Da Rovigo a Siena, da San Bortolo a Monte Oliveto: un gemellaggio di storia e identità

All'abbazia di Monte Oliveto si presenta il libro "Il monastero e la città. San Bartolomeo di Rovigo: vita religiosa, arte, cultura, economia”

il chiostro maggiore di Monte Oliveto

il chiostro maggiore di Monte Oliveto

Rovigo 17 febbraio 2024 - Dal quartiere di San Bortolo a Rovigo fino al monastero di Monte Oliveto, in provincia di Siena. Un centinaio di parrocchiani, guidati da don Andrea Varliero, hanno fatto tappa nella splendida sede della congregazione benedettina degli olivetani che si erge maestosa sulle colline senesi. Un lungo viaggio verso le nostre radici. Perché a San Bortolo, a Rovigo, si trova lo splendido monastero olivetano, un tesoro storico e architettonico della città, sorto in età medievale, che è stato nel corso dei secoli, fin dalla sua nascita, un importante centro religioso e culturale.

Attualmente è sede del museo dei Grandi Fiumi e anche della Minelliana, l'associazione culturale rodigina che negli ultimi 50 anni ha accompagnato la vita cultura di Rovigo e del Polesine con oltre 250 libri e che proprio al monastero di San Bartolomeo ha dedicato una delle sue ultime pubblicazioni. Il vicepresidente della Minelliana, Antonio Lodo, il presidente dell'Accademia dei Concordi Pierluigi Bagatin e l'ex direttore dell'archivio di Stato di Rovigo, Luigi Contegiacomo sono intervenuti all'abbazia di Monte Oliveto nel corso della presentazione del libro "Il monastero e la città. San Bartolomeo di Rovigo: vita religiosa, arte, cultura, economia" a cura di Stefano Zaggia. Uno stimolo ed un invito ad approfondire la conoscenza del proprio territorio.
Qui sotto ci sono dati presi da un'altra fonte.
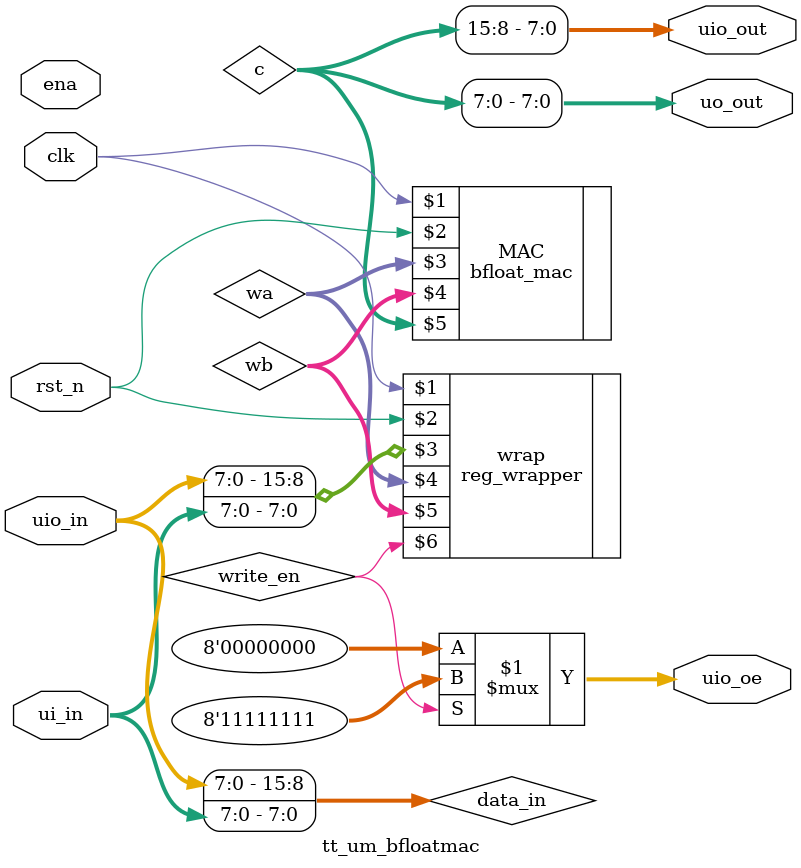
<source format=sv>
`timescale 1ns / 1ps


module tt_um_bfloatmac (
    input  wire [7:0] ui_in,    // Dedicated inputs
    output wire [7:0] uo_out,   // Dedicated outputs
    input  wire [7:0] uio_in,   // IOs: Input path
    output wire [7:0] uio_out,  // IOs: Output path
    output wire [7:0] uio_oe,   // IOs: Enable path (active high: 0=input, 1=output)
    input  wire       ena,      // will go high when the design is enabled
    input  wire       clk,      // clock
    input  wire       rst_n     // reset_n - low to reset
);

wire [15:0]data_in;
wire [15:0] c;
wire [15:0]wa,wb;
wire write_en;


assign uio_oe = write_en?8'b11111111:8'b00000000;


assign data_in = {uio_in,ui_in};


reg_wrapper wrap(clk,rst_n,data_in,wa,wb,write_en);
bfloat_mac MAC(clk,rst_n,wa,wb,c);


assign uio_out = c[15:8];
assign uo_out = c[7:0];
  // All output pins must be assigned. If not used, assign to 0.
  //assign uo_out  = ui_in + uio_in;  // Example: ou_out is the sum of ui_in and uio_in
  
endmodule


</source>
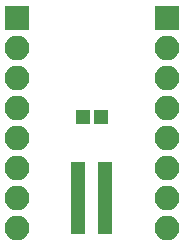
<source format=gts>
G04 #@! TF.GenerationSoftware,KiCad,Pcbnew,(5.0-dev-4158-ga83669ab1)*
G04 #@! TF.CreationDate,2018-03-07T22:38:41+01:00*
G04 #@! TF.ProjectId,bbq10breakout,6262713130627265616B6F75742E6B69,rev?*
G04 #@! TF.SameCoordinates,Original*
G04 #@! TF.FileFunction,Soldermask,Top*
G04 #@! TF.FilePolarity,Negative*
%FSLAX46Y46*%
G04 Gerber Fmt 4.6, Leading zero omitted, Abs format (unit mm)*
G04 Created by KiCad (PCBNEW (5.0-dev-4158-ga83669ab1)) date 03/07/18 22:38:41*
%MOMM*%
%LPD*%
G01*
G04 APERTURE LIST*
%ADD10R,2.100000X2.100000*%
%ADD11O,2.100000X2.100000*%
%ADD12R,1.200000X1.150000*%
%ADD13R,1.200000X0.600000*%
%ADD14R,1.200000X0.800000*%
G04 APERTURE END LIST*
D10*
X180340000Y-33020000D03*
D11*
X180340000Y-35560000D03*
X180340000Y-38100000D03*
X180340000Y-40640000D03*
X180340000Y-43180000D03*
X180340000Y-45720000D03*
X180340000Y-48260000D03*
X180340000Y-50800000D03*
X167640000Y-50800000D03*
X167640000Y-48260000D03*
X167640000Y-45720000D03*
X167640000Y-43180000D03*
X167640000Y-40640000D03*
X167640000Y-38100000D03*
X167640000Y-35560000D03*
D10*
X167640000Y-33020000D03*
D12*
X173240000Y-41402000D03*
X174740000Y-41402000D03*
D13*
X175140000Y-46060000D03*
X175140000Y-46460000D03*
X175140000Y-46860000D03*
X175140000Y-47260000D03*
X175140000Y-47660000D03*
X175140000Y-48060000D03*
X175140000Y-48460000D03*
X175140000Y-48860000D03*
X175140000Y-49260000D03*
X175140000Y-49660000D03*
X175140000Y-50060000D03*
X175140000Y-50460000D03*
X172840000Y-50460000D03*
X172840000Y-50060000D03*
X172840000Y-49660000D03*
X172840000Y-49260000D03*
X172840000Y-48860000D03*
X172840000Y-48460000D03*
X172840000Y-48060000D03*
X172840000Y-47660000D03*
X172840000Y-47260000D03*
X172840000Y-46860000D03*
X172840000Y-46460000D03*
X172840000Y-46060000D03*
D14*
X175140000Y-45560000D03*
X175140000Y-50960000D03*
X172840000Y-50960000D03*
X172840000Y-45560000D03*
M02*

</source>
Contribuendo a creare un’identità che fa riferimento ai legami con altre persone e altri luoghi, al bisogno di relazioni su cui poter contare, cui fare riferimento per definire se stessi, restando fedeli a una logica di continuità e di riconoscibilità.

Il Chiostro maggiore di Monte Oliveto offre un vivente capitolo di storia dell’arte, con gli affreschi del Signorelli e soprattutto con quelli del Sodoma che in questo monastero olivetano ne fece di tutti i colori, in barba ai placidi monaci e con le opere d’intarsio e di scultura lignea del grande fra Giovanni da Verona. Ci afferrano e ci inseguono i ricordi storici rievocati direttamente sui luoghi. L’esperienza a Monte Oliveto ha permesso alla comunità rodigina di guardare con occhi diversi l’ambiente in cui viviamo, il territorio che calpestiamo e, soprattutto, a riconsiderarlo come una parte integrante di noi stessi, di ciò che ci rimane al di là del fluire delle vicende e delle circostanze, degli atteggiamenti e degli avvenimenti, aiutandoci a resistere contro l’onda d’urto della modernità e scongiurare gli effetti di una nuova modernizzazione senza progresso.

Un viaggio lungo 300 km radici, alle sorgenti di noi stessi, intese, quest’ultime, come un aggancio solido con il passato che deve metterci in grado di proiettarci nel mondo, lanciarci nel mare aperto della modernità e della modernizzazione senza costringerci per questo a buttarci letteralmente allo sbaraglio. Una fonte da cui ripartire per costruire nuovi percorsi, in cui tutti e ciascuno si possa riconoscere, per abitare un futuro ospitale, aperto anche ai processi fluttuanti delle identità collettive contemporanee.